Wolfmother: The kick in the ass that rock needs

posted by / News / April 25, 2006

Somehow, this is just the kick in the ass that rock needs. Big hair. Tight pants. {{{Van}}} Halen leg extenders. Black Sabbath power chords. Zep-like guitar hooks. And boldly polished, Stonehenge-mystical, heavy metal theatrics. No kidding, the guys in the Sydney-based, power-trio WolfMother — Andrew Stockdale, vocals; Chris Ross, bass and keyboards; Myles Heskett; drums — come on like star students from Jack Black’s “School of Rock”. They got all the right moves. The sound is technically phantasmic and simplistically super-sonic. And the whole shebang is just wildly — and quite seriously — fun as hell. Put simply: they rock. Old school. Move over, Freddy {{{Mercury}}}, step aside Ozzy Osbourne, here comes the Wolf. —Nathan Myers


You guys hit the stage like you’ve been playing live forever.

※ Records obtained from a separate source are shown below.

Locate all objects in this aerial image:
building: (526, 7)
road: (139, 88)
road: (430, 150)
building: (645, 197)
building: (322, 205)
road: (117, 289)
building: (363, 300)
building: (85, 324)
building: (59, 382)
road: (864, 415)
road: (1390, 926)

CHRIS ROSS: We just really like doing it. If people want us to bring it, then we bring it. And if they don’t, then we do it anyway.

How’d you guys come together?

CHRIS: We’re a “friends of friends” band. I met Myles through my girlfriend who met this guy who collected vintage synths, and I met him and he lived with Myles, so then I moved in with Myles, so then I went snowboarding with this dude for a couple months and he went to school with this girl who went out with Andrew and brought him to a party at my house, and so, there you go.

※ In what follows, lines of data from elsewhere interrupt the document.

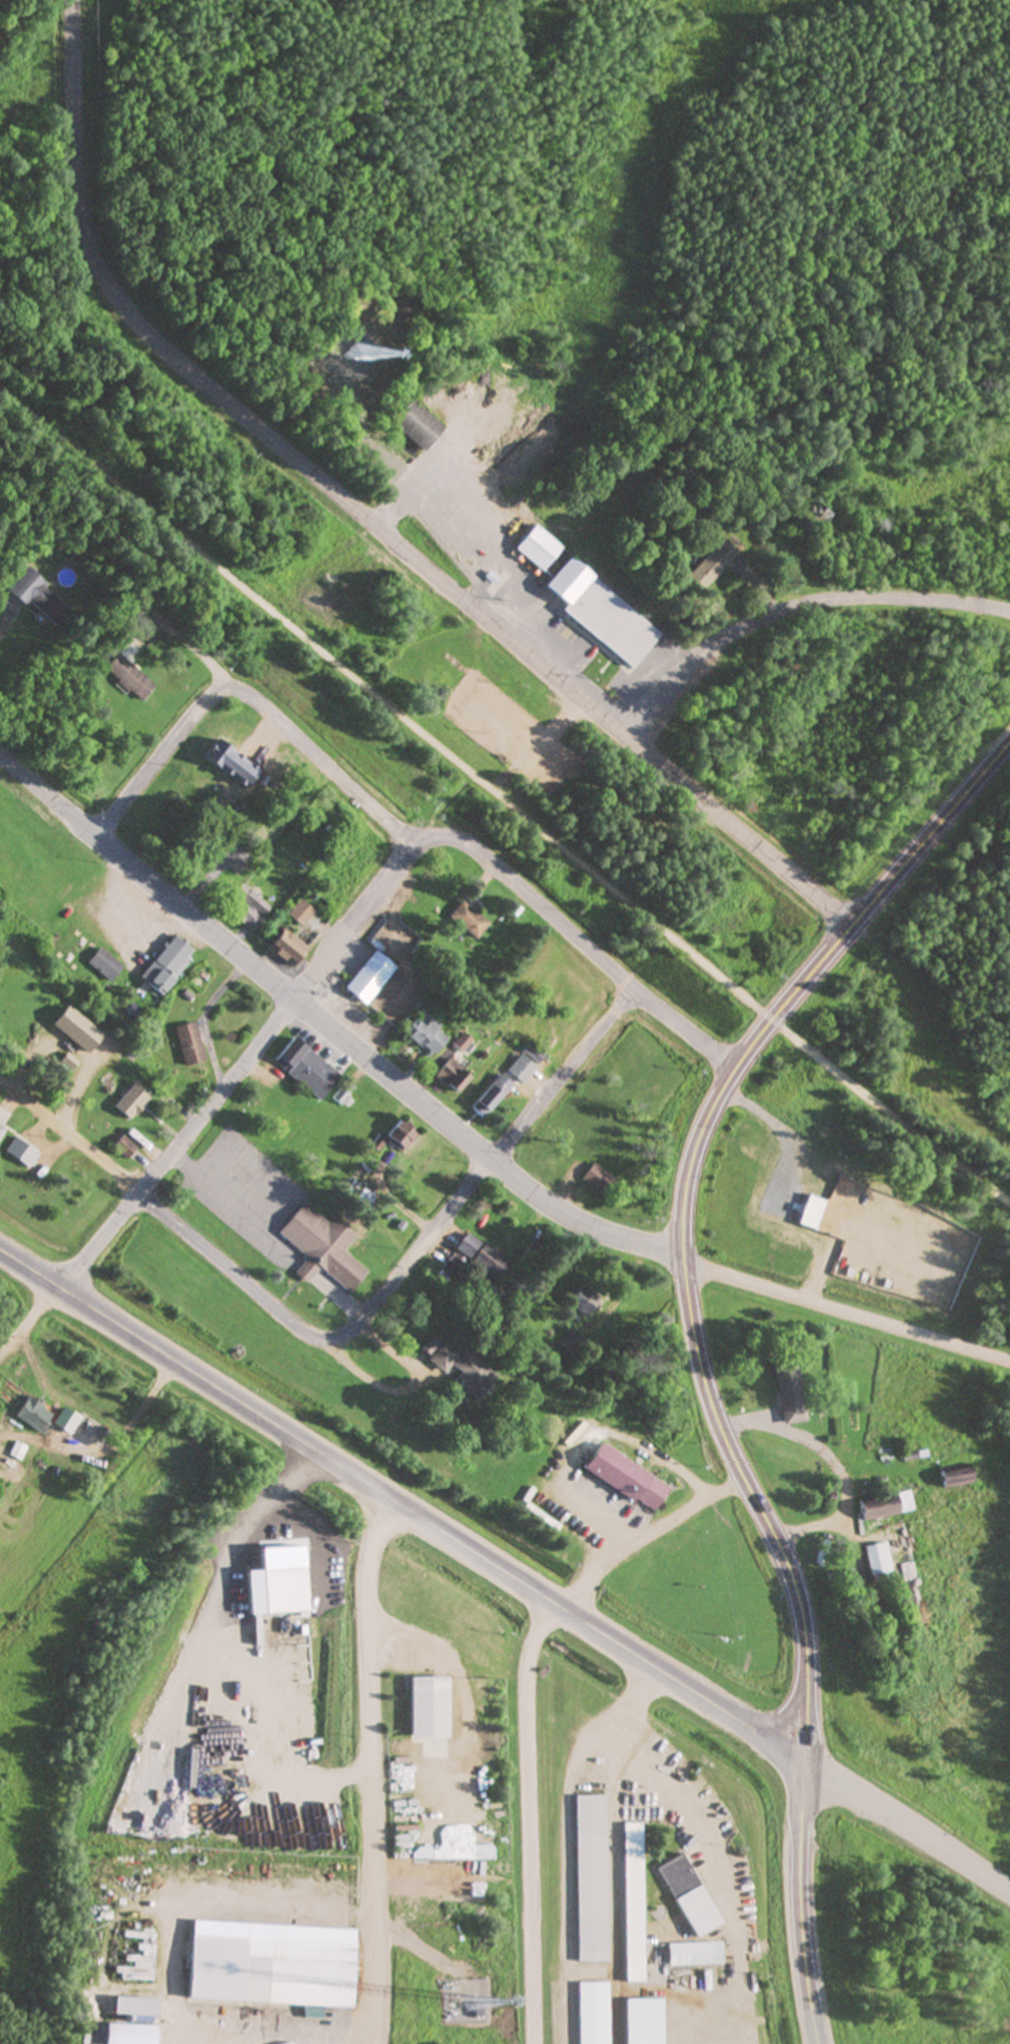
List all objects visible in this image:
park: (587, 336)
building: (413, 426)
building: (818, 513)
road: (365, 516)
building: (710, 565)
building: (38, 597)
building: (587, 600)
road: (794, 606)
building: (127, 677)
road: (167, 748)
building: (215, 754)
road: (503, 797)
road: (102, 825)
road: (489, 862)
road: (364, 905)
building: (247, 908)
building: (299, 913)
building: (467, 920)
building: (285, 948)
building: (103, 964)
building: (166, 964)
building: (369, 977)
building: (200, 978)
building: (423, 1034)
building: (461, 1042)
building: (189, 1043)
building: (305, 1067)
building: (520, 1069)
building: (450, 1074)
building: (489, 1096)
building: (131, 1101)
building: (372, 1117)
building: (0, 1129)
road: (186, 1133)
building: (398, 1135)
road: (463, 1135)
building: (20, 1152)
road: (485, 1164)
building: (565, 1169)
building: (594, 1177)
building: (875, 1179)
building: (862, 1206)
road: (165, 1214)
building: (321, 1247)
building: (480, 1256)
building: (580, 1300)
building: (568, 1343)
road: (697, 1347)
building: (458, 1367)
building: (788, 1393)
building: (33, 1415)
building: (16, 1451)
building: (624, 1478)
building: (954, 1478)
building: (884, 1505)
building: (876, 1559)
road: (503, 1572)
building: (427, 1708)
building: (676, 1877)
building: (589, 1878)
building: (692, 1955)
building: (139, 1959)
building: (296, 1976)
building: (133, 2007)
building: (658, 2025)
building: (127, 2034)

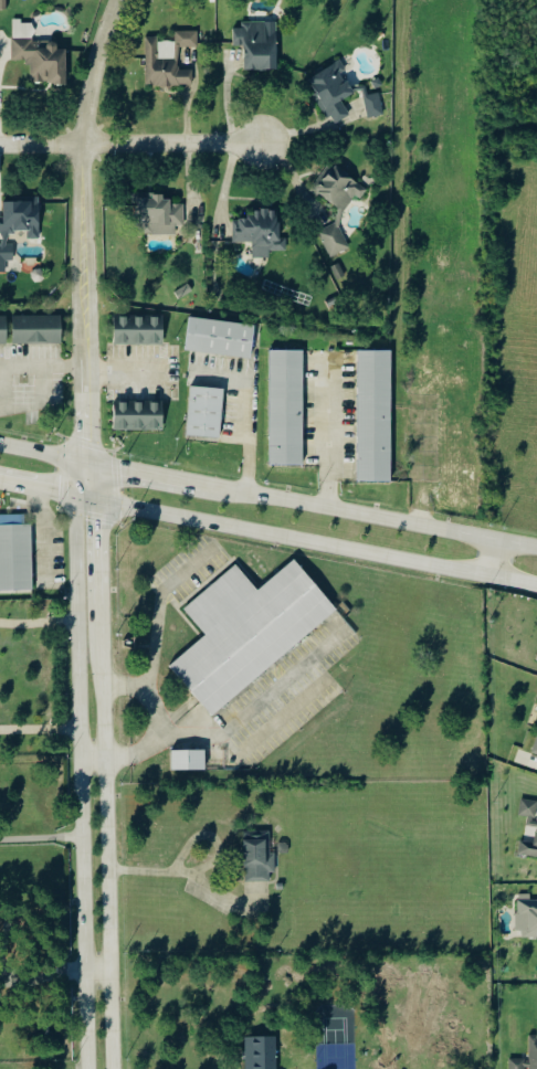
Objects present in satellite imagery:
building: (2, 4)
building: (258, 45)
building: (40, 54)
building: (169, 60)
building: (375, 83)
building: (333, 91)
road: (0, 94)
building: (375, 105)
road: (169, 143)
road: (39, 145)
building: (342, 188)
building: (161, 215)
building: (18, 226)
road: (80, 229)
building: (262, 232)
building: (335, 239)
building: (182, 291)
building: (2, 330)
building: (35, 330)
building: (137, 330)
building: (218, 337)
road: (4, 390)
building: (285, 407)
building: (203, 412)
building: (137, 416)
building: (372, 416)
road: (423, 430)
road: (243, 436)
road: (329, 436)
traffic signals: (85, 438)
road: (42, 455)
traffic signals: (121, 470)
road: (153, 476)
building: (466, 492)
road: (47, 493)
traffic signals: (57, 495)
road: (287, 501)
traffic signals: (95, 521)
road: (220, 526)
road: (444, 530)
road: (45, 536)
road: (95, 552)
building: (15, 557)
road: (491, 558)
road: (441, 567)
road: (162, 610)
road: (39, 621)
building: (246, 631)
road: (145, 693)
road: (40, 732)
road: (213, 741)
building: (535, 749)
building: (186, 761)
road: (80, 765)
building: (529, 810)
road: (41, 839)
building: (528, 849)
road: (103, 855)
building: (259, 857)
road: (177, 873)
building: (527, 915)
road: (95, 966)
building: (534, 1045)
building: (265, 1051)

So when did it turn into a band?

CHRIS: I don’t know. Myles and I have been playing with people forever. Like, ever since I met him we were always looking for people to play with and could never quite find the right people. And then, Myles was overseas and Andrew came around and we really hit it off, so when Myles came back we all started playing. Andrew had just finished uni and was trying to avoid work, as we all were.

Is he a real character off the stage or what?

CHRIS: He’s, uh, interesting offstage, but yeah, he certainly turns it on when he gets onstage, which I think is something that initially attracted us to him because he’d come over to jam and be, like, climbing up the walls and shit. So we were like, yeah, this is all right.


Yeah, where does one learn power leg kicks and microphone twirling? Seems like something straight out of a School of Rock.

CHRIS: I don’t know, maybe it’s a secret handed down through the generations. I know he’s a big Jon Spencer Fan, and Jon Spencer loves that sorta stuff. It’s certainly a spectacle to behold. But it’s gotta be done just the right amount. It’s a fine line.

It’s almost Spinal Tap-like, in a way.

CHRIS: But I think he’s doing it earnestly and honestly, as well.

You guys need pyrotechnics.

CHRIS: I KNOW!! We’re working on that. We had to leave our lighting guy behind on this tour, cause it was kinda of expensive, but he’s got his pyrotechnics license. He definitely likes to blow shit up, so it’ll be good when we can bring him.


That would take it to the next level. A power-kick isn’t the same without a nice explosion in the background.

CHRIS: That’s right. Hey, we might use you for some artistic direction.

You guys recorded the album in LA – how was that process?

CHRIS: Recording this album was pretty hard work. We’ve spent most of our lives trying to avoid hard work, hence starting a band. Working with Sari was excellent, but we’ve never worked that hard before. But it really paid off. When we got the album we were like, “far out.” We busted a gut doing this, and to us, it really sounds like it.